TEXT PROVIDED:
His performance ratings were barely middle of the road, he didn't graduate from a Top-25 Business School, and was consistently passed over for the Leadership Development Program.  He definitely wasn't tearing up the racetrack, by any means. "No big deal", Suzy tells herself.  And sure, she understands she could have kept Bob around through Christmas, but why bother?  It's not like she wanted word getting around, so when she asked him to pack up his things and leave the building before lunch, she was just looking out for the best of the firm.

 To Suzy, her thinking is perfectly logical.

Our industry has taught her to see Recruiting, and the broader issue of Talent Management, as a "Supply-Chain."  She's attended several industry conferences over the last 18 months that were dominated by this kind of linear thinking.  She endured hours of training on linear concepts like Lean, Six-Sigma, and Total Quality Management.  Further, she's a big believer in ever-traditional practices such as the 9-Box and Performance Ratings.

Yep, Suzy has it all figured out. Except she really doesn't. Her phone begins to ring as Employee after Employee, Partner after Partner, Customer after Customer, call with the question, "What happened with Bob?"  Suzy asks how this could be possible.  She goes back and reviews everything she can on him in the Talent Management system - again, no big deal.  Bob was a middle-of-the-road Guy.  So why all the concern?

Dataset records:
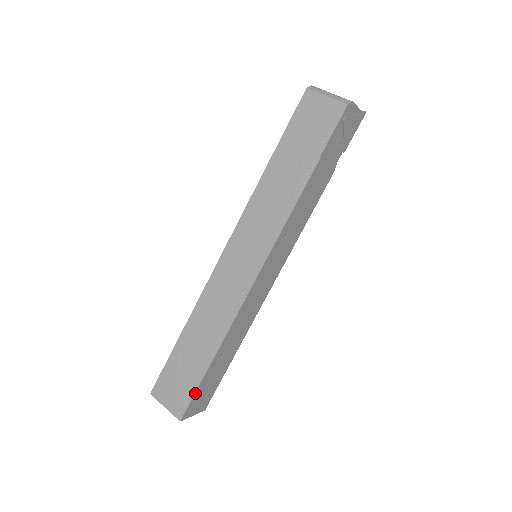
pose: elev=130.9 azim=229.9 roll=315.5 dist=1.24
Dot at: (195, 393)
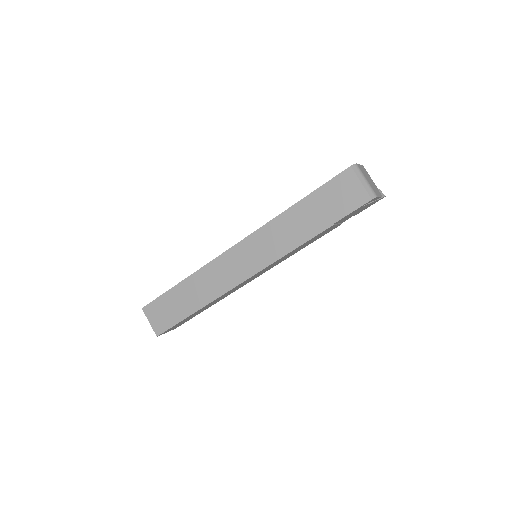
Dot at: (174, 325)
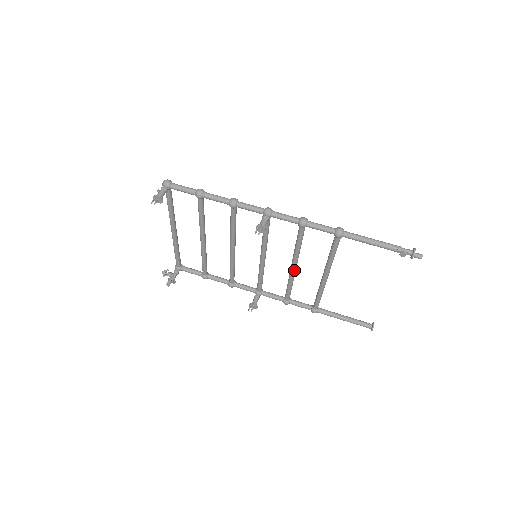
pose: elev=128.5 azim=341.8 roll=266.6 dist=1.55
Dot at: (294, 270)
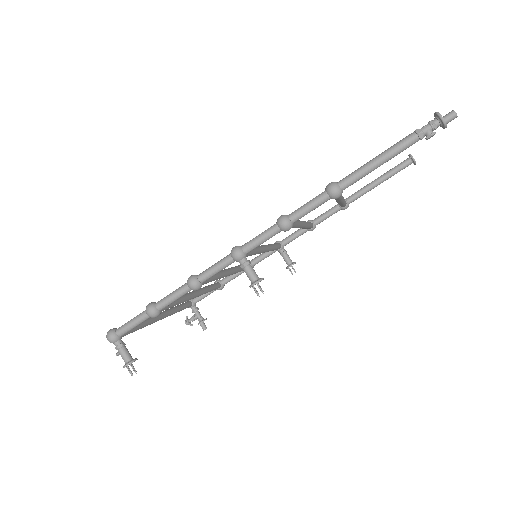
Dot at: (304, 226)
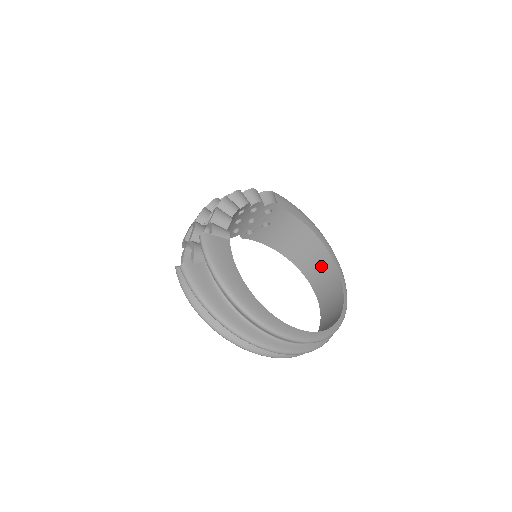
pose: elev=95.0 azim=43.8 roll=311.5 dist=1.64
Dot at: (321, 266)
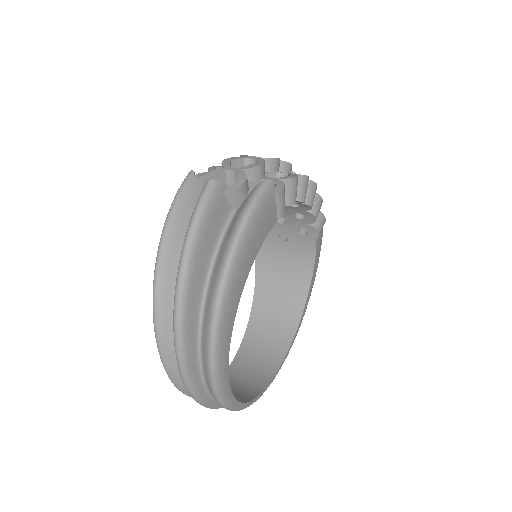
Dot at: (277, 327)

GIVEN TASK 1: Retype the passage about Suzy between "Our industry has" and "and Performance Ratings.", inclusive.
GIVEN TASK 2: State whether each statement agrees with the passage about Suzy, answering yes or no and quoting the deciding words: (a) Suzy had Bob leave the building before lunch. (b) Bob graduated from a Top-25 Business School. (c) Suzy attended several industry conferences over the last 18 months.

COMPLETE ANSWER 1:
Our industry has taught her to see Recruiting, and the broader issue of Talent Management, as a "Supply-Chain."  She's attended several industry conferences over the last 18 months that were dominated by this kind of linear thinking.  She endured hours of training on linear concepts like Lean, Six-Sigma, and Total Quality Management.  Further, she's a big believer in ever-traditional practices such as the 9-Box and Performance Ratings.

COMPLETE ANSWER 2:
(a) Yes: "she asked him to pack up his things and leave the building before lunch"
(b) No: "he didn't graduate from a Top-25 Business School"
(c) Yes: "She's attended several industry conferences over the last 18 months"